* What is being asked *
Show every line of the data below that includes the word "Inmediatos".

* Data section *

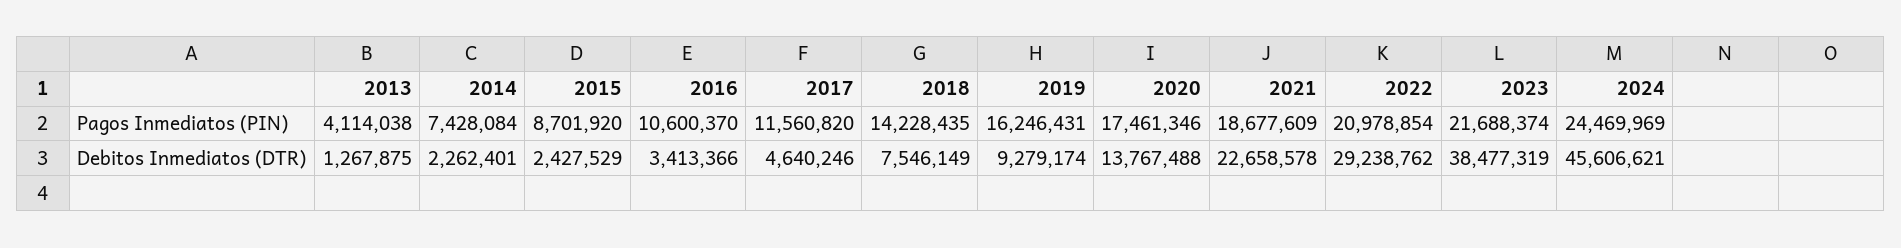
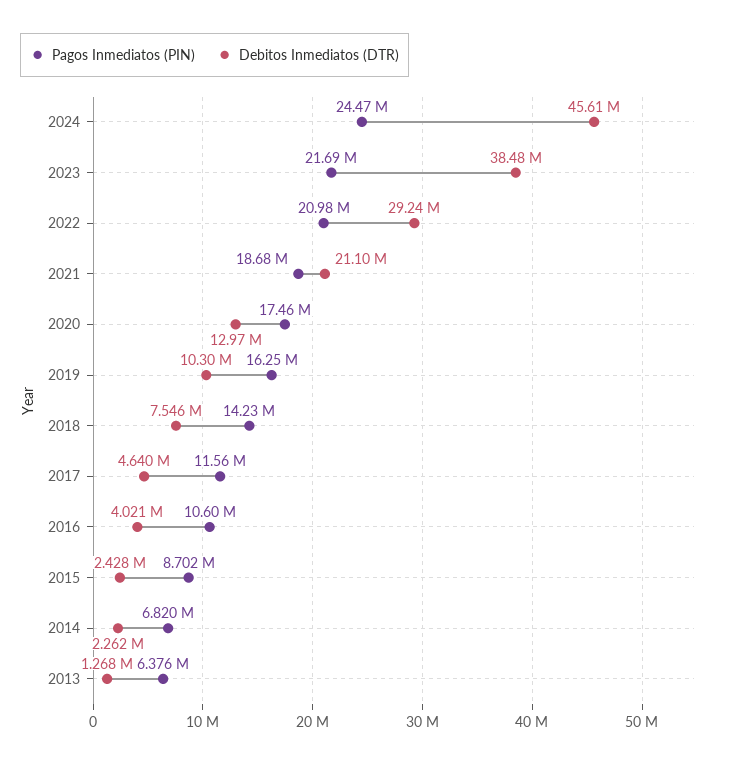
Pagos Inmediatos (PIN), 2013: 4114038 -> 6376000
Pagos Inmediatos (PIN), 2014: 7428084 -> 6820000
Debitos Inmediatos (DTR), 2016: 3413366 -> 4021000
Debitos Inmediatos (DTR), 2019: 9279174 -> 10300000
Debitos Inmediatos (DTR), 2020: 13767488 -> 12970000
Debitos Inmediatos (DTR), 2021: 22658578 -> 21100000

--

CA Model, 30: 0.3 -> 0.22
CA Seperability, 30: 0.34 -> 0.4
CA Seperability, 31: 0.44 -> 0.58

* Task result *
Pagos Inmediatos (PIN), 2013: 4114038 -> 6376000
Pagos Inmediatos (PIN), 2014: 7428084 -> 6820000
Debitos Inmediatos (DTR), 2016: 3413366 -> 4021000
Debitos Inmediatos (DTR), 2019: 9279174 -> 10300000
Debitos Inmediatos (DTR), 2020: 13767488 -> 12970000
Debitos Inmediatos (DTR), 2021: 22658578 -> 21100000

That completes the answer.